_Problem_
Where the string "filter" appears in a line of the data, show that line.

_Input for this task_
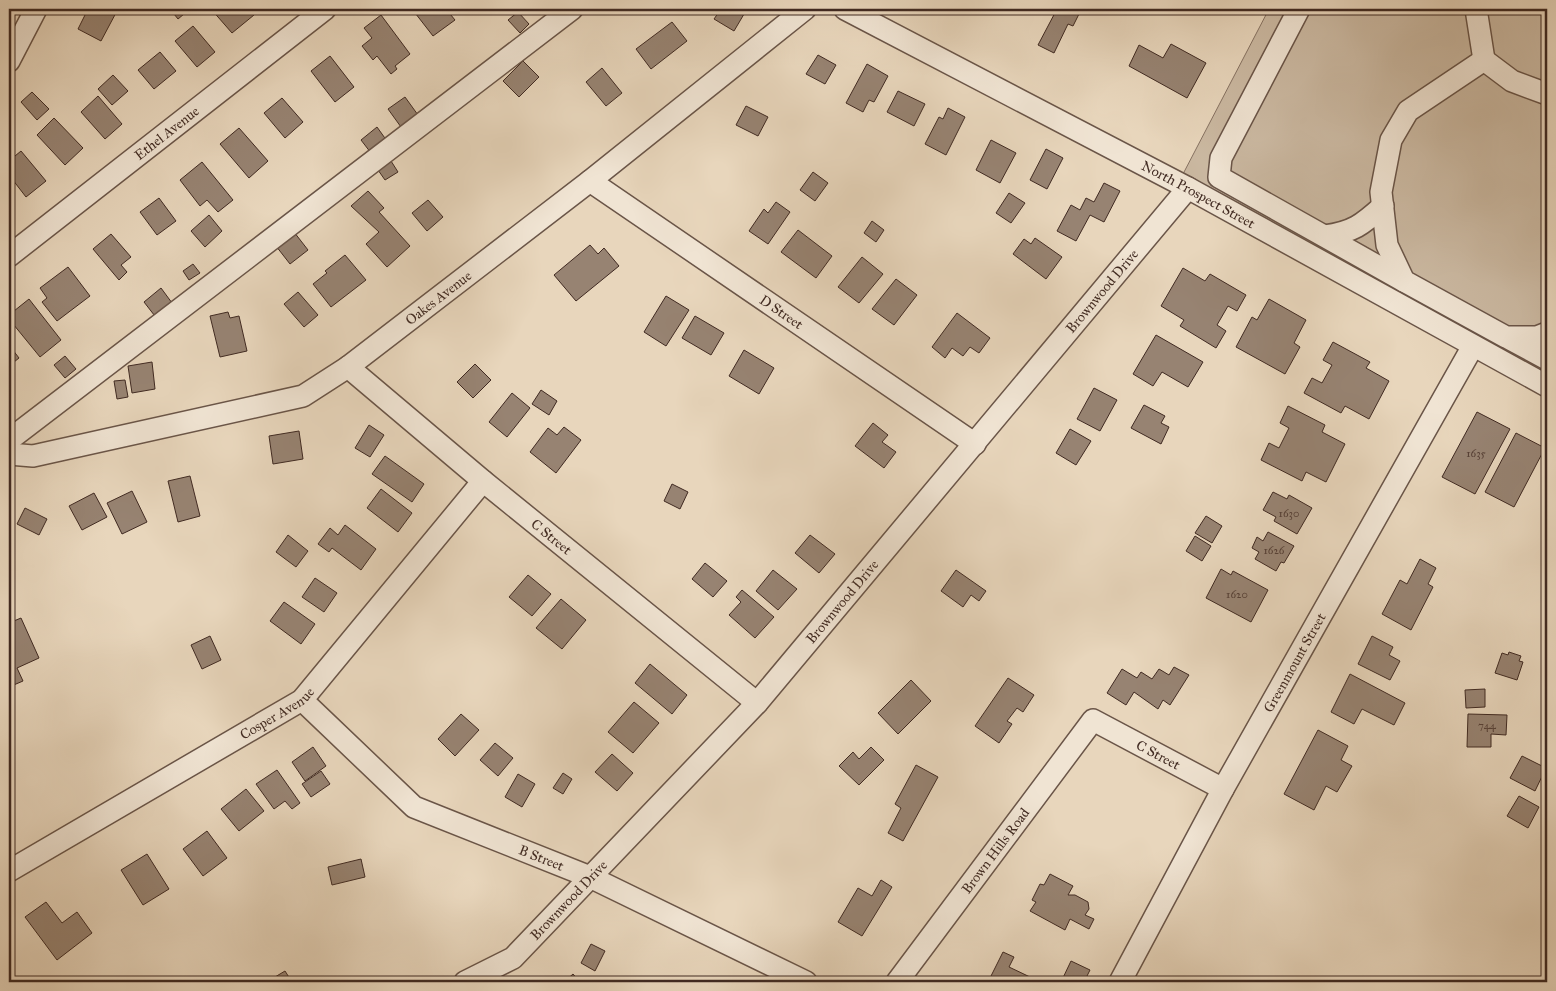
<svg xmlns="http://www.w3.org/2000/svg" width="1556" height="991" viewBox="0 0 1556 991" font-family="'IM FELL Great Primer',serif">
<rect width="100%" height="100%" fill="#e8d6bc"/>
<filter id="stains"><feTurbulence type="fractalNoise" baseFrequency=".004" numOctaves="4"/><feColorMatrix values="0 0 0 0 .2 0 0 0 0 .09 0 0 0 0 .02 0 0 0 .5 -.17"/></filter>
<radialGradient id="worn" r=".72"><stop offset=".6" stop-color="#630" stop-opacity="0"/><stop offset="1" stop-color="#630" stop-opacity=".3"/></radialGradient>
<path fill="#cbb9a2" stroke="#867262" d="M1269 9H1547V371L1183 174Z"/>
<g fill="#978372" stroke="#402a22">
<path d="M88 9H118L101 41 78 29Z"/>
<path d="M170 9H190L178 19Z"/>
<path d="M211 9H249L254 15 232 33Z"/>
<path d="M412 9H446L455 20 433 36Z"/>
<path d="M721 9H747L734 31 714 19Z"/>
<path d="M1057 9H1068L1079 14 1073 26 1068 24 1054 53 1038 45Z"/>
<path d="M518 12 529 24 520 33 508 20Z"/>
<path d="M381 15 410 54 395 66 397 69 391 74 377 56 373 60 362 46 372 38 364 28Z"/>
<path d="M672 22 687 41 651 69 636 49Z"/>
<path d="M193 26 215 52 197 67 175 41Z"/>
<path d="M1171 44 1206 63 1187 98 1129 66 1139 45 1163 58Z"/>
<path d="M160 52 176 71 154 89 138 70Z"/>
<path d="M818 55 836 65 825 84 806 74Z"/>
<path d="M330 56 354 87 335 102 311 71Z"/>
<path d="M523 61 539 77 519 97 503 81Z"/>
<path d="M867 64 888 76 874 102 869 100 863 112 846 103Z"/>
<path d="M602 68 622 93 606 106 586 82Z"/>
<path d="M113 75 128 91 112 105 98 89Z"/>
<path d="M898 91 925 104 914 126 887 112Z"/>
<path d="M32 92 49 109 37 120 21 102Z"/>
<path d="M98 96 122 124 105 139 81 112Z"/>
<path d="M405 97 418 115 401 127 388 109Z"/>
<path d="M282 98 303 122 285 138 264 113Z"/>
<path d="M746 106 768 117 758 136 736 125Z"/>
<path d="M948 108 965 117 946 155 925 144 939 117 943 119Z"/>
<path d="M54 118 83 148 65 165 37 135Z"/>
<path d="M377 127 387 141 371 153 361 140Z"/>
<path d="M239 128 268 161 249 178 220 144Z"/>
<path d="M991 140 1016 153 1000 183 976 170Z"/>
<path d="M1046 149 1063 158 1047 189 1030 180Z"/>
<path d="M21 151 46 181 26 197 9 175V161Z"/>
<path d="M391 161 398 172 385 180 378 170Z"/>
<path d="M202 162 233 200 218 212 207 200 200 206 180 180Z"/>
<path d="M813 172 828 183 815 201 800 190Z"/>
<path d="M1104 183 1120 191 1104 222 1090 215 1076 241 1057 231 1071 205 1080 210 1086 198 1094 202Z"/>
<path d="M368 191 384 208 379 212 410 246 387 267 366 244 379 232 351 206Z"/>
<path d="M1009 193 1025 203 1011 223 996 213Z"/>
<path d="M159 198 176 221 157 235 140 212Z"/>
<path d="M428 200 443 217 427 231 412 213Z"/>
<path d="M776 202 790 212 768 244 749 231 764 209 768 213Z"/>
<path d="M209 215 222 231 205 247 191 231Z"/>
<path d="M872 221 884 230 876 242 864 233Z"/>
<path d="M798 230 832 256 816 278 781 252Z"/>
<path d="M294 232 308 250 290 264 276 246Z"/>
<path d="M111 234 131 257 121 265 127 272 119 280 93 249Z"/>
<path d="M1035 238 1062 257 1046 279 1013 254 1024 239 1031 244Z"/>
<path d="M590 245 598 254 604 248 619 266 576 301 554 275Z"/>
<path d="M345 255 366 280 331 307 313 284 327 273 325 271Z"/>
<path d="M862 257 883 274 859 303 838 287Z"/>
<path d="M193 264 200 273 189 280 183 271Z"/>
<path d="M68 267 90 296 57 321 42 302 47 298 40 288Z"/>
<path d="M1183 268 1205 281 1210 274 1246 295 1237 311 1228 306 1217 325 1226 331 1216 348 1180 326 1184 320 1161 306Z"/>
<path d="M896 279 917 295 894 325 872 309Z"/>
<path d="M161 288 175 307 158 320 144 302Z"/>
<path d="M298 292 318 315 304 327 284 304Z"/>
<path d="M666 296 689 310 666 346 644 332Z"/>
<path d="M29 299 61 340 40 357 9 319V315Z"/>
<path d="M1269 299 1306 320 1294 343 1300 347 1285 374 1236 347 1252 317 1257 320Z"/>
<path d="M228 312 230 318 239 316 247 351 220 357 210 316Z"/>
<path d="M957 313 990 338 979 353 970 347 963 356 952 348 945 358 932 347Z"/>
<path d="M695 316 724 333 711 355 682 338Z"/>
<path d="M1156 335 1203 362 1188 387 1162 372 1153 386 1133 374Z"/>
<path d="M1333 342 1370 362 1366 368 1389 381 1369 419 1345 406 1341 413 1304 393 1312 378 1322 383 1332 365 1323 360Z"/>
<path d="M9 345 19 358 9 366Z"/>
<path d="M744 350 774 368 759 394 729 376Z"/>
<path d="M65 356 76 369 65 378 54 365Z"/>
<path d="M152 362 155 389 132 393 128 366Z"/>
<path d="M475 364 491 380 473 398 457 382Z"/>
<path d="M125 380 128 397 117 399 114 381Z"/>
<path d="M1094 388 1117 400 1100 431 1077 419Z"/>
<path d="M541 390 557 401 549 415 532 404Z"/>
<path d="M512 393 530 408 507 437 489 422Z"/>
<path d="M1144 405 1165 416 1161 423 1169 427 1161 444 1131 428Z"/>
<path d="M1288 406 1325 425 1322 432 1345 444 1326 482 1306 472 1302 481 1261 460 1269 443 1279 448 1289 428 1280 423Z"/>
<path d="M1477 412 1510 429 1475 494 1442 477Z"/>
<path d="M873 423 888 435 882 442 896 452 884 468 855 446Z"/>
<path d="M369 425 384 435 370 457 355 448Z"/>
<path d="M564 427 581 440 556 473 530 452 548 428 557 435Z"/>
<path d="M1070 429 1091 441 1076 465 1056 453Z"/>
<path d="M299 431 303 459 273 464 269 436Z"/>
<path d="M1516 433 1545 448 1514 507 1485 492Z"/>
<path d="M385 456 424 484 412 502 372 474Z"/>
<path d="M190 476 200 516 178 522 168 481Z"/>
<path d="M672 484 688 492 680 509 664 501Z"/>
<path d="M381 489 412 513 398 532 367 508Z"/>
<path d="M132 491 147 522 122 534 107 503Z"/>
<path d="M1273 492 1287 499 1289 495 1312 508 1297 534 1274 521 1276 517 1263 510Z"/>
<path d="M94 493 107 517 82 530 69 506Z"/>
<path d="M25 508 47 519 39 535 17 524Z"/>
<path d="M1206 516 1222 526 1212 543 1195 533Z"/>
<path d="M345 525 376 549 361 570 332 548 329 552 318 544 330 528 338 535Z"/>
<path d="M1268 532 1294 546 1284 563 1281 562 1276 571 1255 559 1259 552 1252 548 1257 537 1263 541Z"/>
<path d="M288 535 308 551 296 567 276 552Z"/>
<path d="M810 535 835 554 819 573 795 553Z"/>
<path d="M1195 536 1211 546 1202 561 1186 551Z"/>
<path d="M1420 559 1436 568 1428 584 1433 587 1411 630 1382 614 1400 580 1407 584Z"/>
<path d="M705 563 727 581 713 597 692 579Z"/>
<path d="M1221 569 1231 575 1233 571 1268 590 1251 622 1206 598Z"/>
<path d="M773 570 797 589 778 610 756 591Z"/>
<path d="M956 570 986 591 979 601 971 595 963 607 941 591Z"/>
<path d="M528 575 551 594 532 616 509 597Z"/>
<path d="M315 578 337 593 324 612 302 597Z"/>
<path d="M742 590 774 617 755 638 729 615 741 602 736 597Z"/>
<path d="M561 599 586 620 562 649 536 628Z"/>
<path d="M284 602 315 624 301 644 270 621Z"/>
<path d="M21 618 39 658 17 668 23 681 9 687V623Z"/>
<path d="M210 636 221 660 202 669 191 645Z"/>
<path d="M1372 636 1393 647 1389 655 1400 661 1390 680 1358 664Z"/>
<path d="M1509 652 1521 656 1519 661 1523 662 1517 680 1495 673 1502 653 1508 655Z"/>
<path d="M650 664 687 695 672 714 635 683Z"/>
<path d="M1174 667 1189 675 1170 705 1163 700 1158 709 1134 692 1126 705 1107 693 1122 669 1137 678 1141 672 1152 679 1159 669 1169 675Z"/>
<path d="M1350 674 1405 703 1394 725 1362 709 1354 724 1331 712Z"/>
<path d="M1008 678 1034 695 1023 712 1017 708 1007 721 1012 724 999 743 975 726Z"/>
<path d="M911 680 931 701 898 734 878 713Z"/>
<path d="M1485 689V707L1466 708 1465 690Z"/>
<path d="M634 702 659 723 633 753 608 732Z"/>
<path d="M461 714 479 730 455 756 438 739Z"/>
<path d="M1468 714 1507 715 1506 735 1491 734V747H1467Z"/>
<path d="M1318 730 1348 746 1341 760 1352 766 1337 792 1326 786 1314 810 1284 794Z"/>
<path d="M495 743 513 758 498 776 480 760Z"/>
<path d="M313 747 326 766 305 781 292 762Z"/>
<path d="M871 747 884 760 859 785 839 766 853 752 859 759Z"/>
<path d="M612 754 633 773 617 791 595 772Z"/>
<path d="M1522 756 1546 768 1535 791 1510 778Z"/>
<path d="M916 765 938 777 903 841 888 833 901 808 895 804Z"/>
<path d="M277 770 300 803 292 809 285 801 274 809 256 784Z"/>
<path d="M321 771 330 784 311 797 302 784Z"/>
<path d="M563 773 572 779 563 794 553 788Z"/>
<path d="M518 774 535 784 522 807 505 797Z"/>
<path d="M246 789 264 811 239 831 221 809Z"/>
<path d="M1519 796 1539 807 1528 828 1507 816Z"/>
<path d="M207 831 227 858 203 876 183 849Z"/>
<path d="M147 854 169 889 143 905 121 870Z"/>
<path d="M361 859 365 877 332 885 328 867Z"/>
<path d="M1050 874 1073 886 1068 895H1075L1088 902 1089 909 1085 915 1094 919 1089 929 1070 919 1065 930 1030 911 1036 902 1032 900 1040 884 1044 885Z"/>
<path d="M881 880 892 887 862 936 838 922 858 888 872 896Z"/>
<path d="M46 902 62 923 77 912 92 933 57 960 25 917Z"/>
<path d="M591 944 605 951 595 971 581 963Z"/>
<path d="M1003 952 1014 957 1009 967 1030 977 1029 979 1035 982H988Z"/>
<path d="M1071 961 1090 970 1084 982H1061Z"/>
<path d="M285 971 292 982H272L270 980Z"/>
<path d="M573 974 580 982H564Z"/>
</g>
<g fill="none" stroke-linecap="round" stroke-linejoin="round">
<g stroke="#6a5548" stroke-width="24">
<g id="minor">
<path id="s1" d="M845 9 1188 188 1547 386"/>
<path d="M1299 9 1221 158 1219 177 1404 281"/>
<path d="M1476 9 1484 60 1408 111 1391 140 1381 192 1387 245 1404 281 1506 337H1537L1547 333"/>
<path d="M1484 60 1512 81 1547 94"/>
<path d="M9 61 36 9"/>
<path id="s2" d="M590 181 975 444"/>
<path d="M1325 236C1353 232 1362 225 1383 206"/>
<path id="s3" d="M9 256 325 9"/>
<path d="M1510 339 1547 359"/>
<path id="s4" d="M348 367 483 481 757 703"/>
<path d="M9 440 572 9"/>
<path id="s5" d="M9 454 33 456 303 396 348 367 590 181 805 9"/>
<path id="s6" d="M302 700 414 807 590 877 806 982"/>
<path id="s7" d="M9 871 302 700 483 481"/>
<path id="s8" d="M465 982 513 958 757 703 1188 188"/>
<path id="s9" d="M897 982 1093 720 1223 789"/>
<path id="s10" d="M1120 982 1223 789 1473 346"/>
</g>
</g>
<use href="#minor" stroke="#f0e4d3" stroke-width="21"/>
</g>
<g text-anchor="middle" stroke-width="4.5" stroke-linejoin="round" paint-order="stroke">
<g font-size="11" fill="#564036">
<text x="1476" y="457">1635</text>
<text x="1289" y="517">1630</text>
<text x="1274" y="554">1626</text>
<text x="1237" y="598">1620</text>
<text x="1487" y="729">744</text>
</g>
<g font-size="14" fill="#402a22" stroke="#f0e4d3">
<text dy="5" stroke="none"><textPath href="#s3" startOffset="200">Ethel Avenue</textPath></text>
<text dy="5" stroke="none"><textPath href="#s1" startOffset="399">North Prospect Street</textPath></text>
<text dy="5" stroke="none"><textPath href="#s8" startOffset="944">Brownwood Drive</textPath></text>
<text dy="5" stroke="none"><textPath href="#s5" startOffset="468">Oakes Avenue</textPath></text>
<text dy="5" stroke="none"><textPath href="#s2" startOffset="232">D Street</textPath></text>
<text dy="5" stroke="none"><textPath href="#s4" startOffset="265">C Street</textPath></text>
<text dy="5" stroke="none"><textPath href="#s8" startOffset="539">Brownwood Drive</textPath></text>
<text dy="5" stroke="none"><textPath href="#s10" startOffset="364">Greenmount Street</textPath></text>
<text dy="5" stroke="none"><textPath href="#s7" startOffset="311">Cosper Avenue</textPath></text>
<text dy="5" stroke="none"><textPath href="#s9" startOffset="401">C Street</textPath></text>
<text dy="5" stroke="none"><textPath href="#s9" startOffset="164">Brown Hills Road</textPath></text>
<text dy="5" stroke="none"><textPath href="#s6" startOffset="292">B Street</textPath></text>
<text dy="5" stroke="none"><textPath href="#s8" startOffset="134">Brownwood Drive</textPath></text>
</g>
</g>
<rect width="1556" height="991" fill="none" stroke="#e8d6bc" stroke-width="30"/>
<rect x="10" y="10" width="1536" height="971" fill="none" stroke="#402a22" stroke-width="2.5"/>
<rect x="15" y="15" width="1526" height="961" fill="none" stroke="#402a22"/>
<rect width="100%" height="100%" filter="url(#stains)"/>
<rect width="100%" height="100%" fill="url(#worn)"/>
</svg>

_Task solution_
<filter id="stains"><feTurbulence type="fractalNoise" baseFrequency=".004" numOctaves="4"/><feColorMatrix values="0 0 0 0 .2 0 0 0 0 .09 0 0 0 0 .02 0 0 0 .5 -.17"/></filter>
<rect width="100%" height="100%" filter="url(#stains)"/>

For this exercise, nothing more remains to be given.